■ Что сделать
1 – Ответь по тексту о коммунизме:
(а) Кто, по словам автора, подорвал коммунистическую мечту в России?
(б) На каких методах строится технология создания большой лжи о «большом терроре»?
(в) На какого литературного персонажа похож Сталин в представлении «креативного класса»?
2 – Обнови кусок текста о коммунизме от «Начну с конкретных.» до «искажении самой истории.» включительно. В нем поставь «компартию» вместо «КПСС».
3 – Напиши, что идет дальше в тексте о коммунизме, начав сразу после его последнего предложения.

■ Исходный текст
== == ==
Почему коммунизм воспринимается сегодня в мировом постсоветском пространстве как утопия, хотя классики дали ему научное обоснование, а после победы Великой Октябрьской социалистической революции началось практическое движение общества к новому строю? На этот счет имеются конкретные и абстрактные соображения.
Начну с конкретных. Коммунистическая мечта, во всяком случае, у нас в России, лишилась государственной воли. Ее подорвал Хрущев Н.С. двумя способами, и, конечно, не по злой воле, но, скорее, по невежеству, подчинившись логике борьбы за власть. Он скомпрометировал КПСС, без авторитетного руководства которой было невозможно социалистическое строительство. Скомпрометировал курсом на разоблачение т.н. «культа личности», приписав Сталину и его окружению маниакальное стремление к неизбирательным репрессиям и террору.
В постсоветское время обрела второе дыхание развязанная Хрущевым разнузданная спекулятивная кампания обвинений и разоблачений сталинской эпохи. Технология создания большой лжи о «большом терроре» строится на методах подмены и обобщения. Речь идет не только о диких преувеличениях числа т.н. «жертв репрессий», но об искажении самой истории.
Суровая и беспощадная эпоха преподносится как тихая заводь, возмущенная злым ураганом. На добрых благодушных обывателей, не ожидающих никаких угроз и подвохов от власти, вдруг обрушивается ярость злодея (Сталина), порожденного невесть как-то происшедшей революцией. Советское же общество отождествляется с пенитенциарной (уголовно-исполнительной) системой, существующей во всякой стране, но в СССР она является не отграниченной, а органичной частью общества.
В образе Сталина, который лепят, легко прослеживается эмоциональная составляющая представителей либеральной творческой интеллигенции, «детей солнца», т.н. «креативного класса». Сталин предстает в их представлении зеркалом темных сил, типажом, похожим на булгаковского Шарикова. Это крайнее проявление интеллектуального чванства, вполне сравнимое с расизмом. Между тем, Сталин превосходил многих из них не только интеллектом и волей, но даже художественным вкусом.
Да огромная воля, аналитический ум, политическая гибкость и административный талант сочетались в Сталине с грубостью, жестокостью, подозрительностью и коварством. Однако своими отрицательными качествами он обязан отнюдь не коммунистической убежденности. Эти качества сформировались в жизненных условиях мира царского деспотизма, капиталистической эксплуатации, национального и социального гнета, лицемерной сущности буржуазного права и свобод. Подобный мир быстро избавил юношу, склонного писать стихи, и неплохие стихи, от романтической восторженности и иллюзий.
== == ==
■ Часть строк
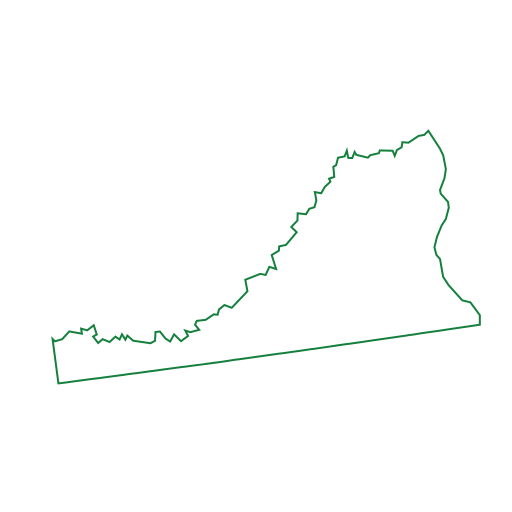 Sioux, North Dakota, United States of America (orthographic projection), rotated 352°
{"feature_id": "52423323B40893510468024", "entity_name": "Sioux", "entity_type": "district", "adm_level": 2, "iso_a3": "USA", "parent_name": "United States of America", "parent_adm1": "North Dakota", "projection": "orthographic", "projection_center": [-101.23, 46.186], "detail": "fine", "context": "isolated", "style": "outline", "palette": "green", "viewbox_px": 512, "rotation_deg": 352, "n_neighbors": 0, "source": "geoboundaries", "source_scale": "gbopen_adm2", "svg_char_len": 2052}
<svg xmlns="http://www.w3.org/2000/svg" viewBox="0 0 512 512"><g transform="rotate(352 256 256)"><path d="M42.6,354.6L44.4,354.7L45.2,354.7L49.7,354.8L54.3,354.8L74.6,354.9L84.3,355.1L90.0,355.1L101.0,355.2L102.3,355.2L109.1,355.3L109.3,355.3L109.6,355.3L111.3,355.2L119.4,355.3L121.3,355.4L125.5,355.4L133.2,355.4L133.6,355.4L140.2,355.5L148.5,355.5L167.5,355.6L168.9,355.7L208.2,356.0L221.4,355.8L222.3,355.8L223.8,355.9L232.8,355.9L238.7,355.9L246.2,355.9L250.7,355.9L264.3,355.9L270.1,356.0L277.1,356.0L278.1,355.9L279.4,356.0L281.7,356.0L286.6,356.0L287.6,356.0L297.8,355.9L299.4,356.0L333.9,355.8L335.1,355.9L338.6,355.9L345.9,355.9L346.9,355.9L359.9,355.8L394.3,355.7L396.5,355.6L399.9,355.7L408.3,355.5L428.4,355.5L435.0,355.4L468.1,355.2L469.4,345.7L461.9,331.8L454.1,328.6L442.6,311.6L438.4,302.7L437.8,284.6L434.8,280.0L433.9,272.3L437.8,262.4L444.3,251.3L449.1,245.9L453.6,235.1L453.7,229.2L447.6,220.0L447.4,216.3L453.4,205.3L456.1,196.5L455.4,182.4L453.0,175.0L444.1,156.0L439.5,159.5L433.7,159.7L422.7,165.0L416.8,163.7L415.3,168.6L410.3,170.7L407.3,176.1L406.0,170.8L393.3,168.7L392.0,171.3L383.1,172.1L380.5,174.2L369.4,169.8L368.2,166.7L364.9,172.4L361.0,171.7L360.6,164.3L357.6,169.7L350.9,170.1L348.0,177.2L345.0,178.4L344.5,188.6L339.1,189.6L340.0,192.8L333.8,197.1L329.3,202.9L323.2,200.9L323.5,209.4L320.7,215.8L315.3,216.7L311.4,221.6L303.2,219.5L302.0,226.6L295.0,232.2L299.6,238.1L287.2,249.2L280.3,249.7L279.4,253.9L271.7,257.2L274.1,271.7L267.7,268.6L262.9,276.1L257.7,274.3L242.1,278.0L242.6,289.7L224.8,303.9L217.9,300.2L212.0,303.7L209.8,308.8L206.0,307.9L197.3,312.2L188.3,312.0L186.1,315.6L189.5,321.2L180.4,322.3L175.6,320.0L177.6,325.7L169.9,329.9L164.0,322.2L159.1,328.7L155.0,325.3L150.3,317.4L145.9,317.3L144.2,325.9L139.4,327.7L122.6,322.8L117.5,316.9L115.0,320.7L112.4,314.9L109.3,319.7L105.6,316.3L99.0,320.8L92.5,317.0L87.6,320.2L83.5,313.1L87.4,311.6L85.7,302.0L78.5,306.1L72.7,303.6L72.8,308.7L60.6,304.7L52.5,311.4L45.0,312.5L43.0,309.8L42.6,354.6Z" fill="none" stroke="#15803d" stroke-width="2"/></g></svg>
== == ==
■ Ответы по порядку
1 –
(а) Хрущев Н.С.
(б) На методах подмены и обобщения.
(в) На булгаковского Шарикова.

2 –
Начну с конкретных. Коммунистическая мечта, во всяком случае, у нас в России, лишилась государственной воли. Ее подорвал Хрущев Н.С. двумя способами, и, конечно, не по злой воле, но, скорее, по невежеству, подчинившись логике борьбы за власть. Он скомпрометировал компартию, без авторитетного руководства которой было невозможно социалистическое строительство. Скомпрометировал курсом на разоблачение т.н. «культа личности», приписав Сталину и его окружению маниакальное стремление к неизбирательным репрессиям и террору.
В постсоветское время обрела второе дыхание развязанная Хрущевым разнузданная спекулятивная кампания обвинений и разоблачений сталинской эпохи. Технология создания большой лжи о «большом терроре» строится на методах подмены и обобщения. Речь идет не только о диких преувеличениях числа т.н. «жертв репрессий», но об искажении самой истории.

3 –
Роль личности в истории велика. Сталин далеко не ангел, но недостатки подлинных вождей часто служат продолжением их достоинств. Сталин олицетворяет неумолимый закон истории, действующий вопреки подмене действительного желаемым, вопреки пустым романтическим грезам, вопреки политическому и интеллектуальному высокомерию. Это – формационный закон.
Если глубинный смысл истории заключается в наиболее полной реализации идеи свободы, в реализации идеала единства свободы и социальной справедливости, значит, как не парадоксально, Сталин работал в этом направлении. Если же ее смысл заключается в консервации общества либерально-рыночного безумия и потребительского кретинизма, общества умственного и нравственного распутства, то Сталин, конечно, кровавый палач и тиран.
Одна ложь порождает другую. Взгляд на советское прошлое своей Родины как черную страницу истории ведет к искажению, глумлению и издевательствам над ее эпохальными достижениями и героями. Байки об ужасах лагерного быта прикрывают вопрос о политической ответственности. Вводится запрет на признание любого решения Советской власти правосудным.
Проклятия в адрес культа личности служат канонизации жертв репрессий, независимо от их политической или уголовной ответственности. Охрана лагерей состоит не иначе как из злобных вертухаев, не делающих различия между «политическими» и «уголовными» заключенными, и даже благоволящих последним. Зато никого не удивляет сегодня, что буржуазная фемида у нас и за рубежом с легкостью превращает людей в политических заключенных, а последних – в уголовники.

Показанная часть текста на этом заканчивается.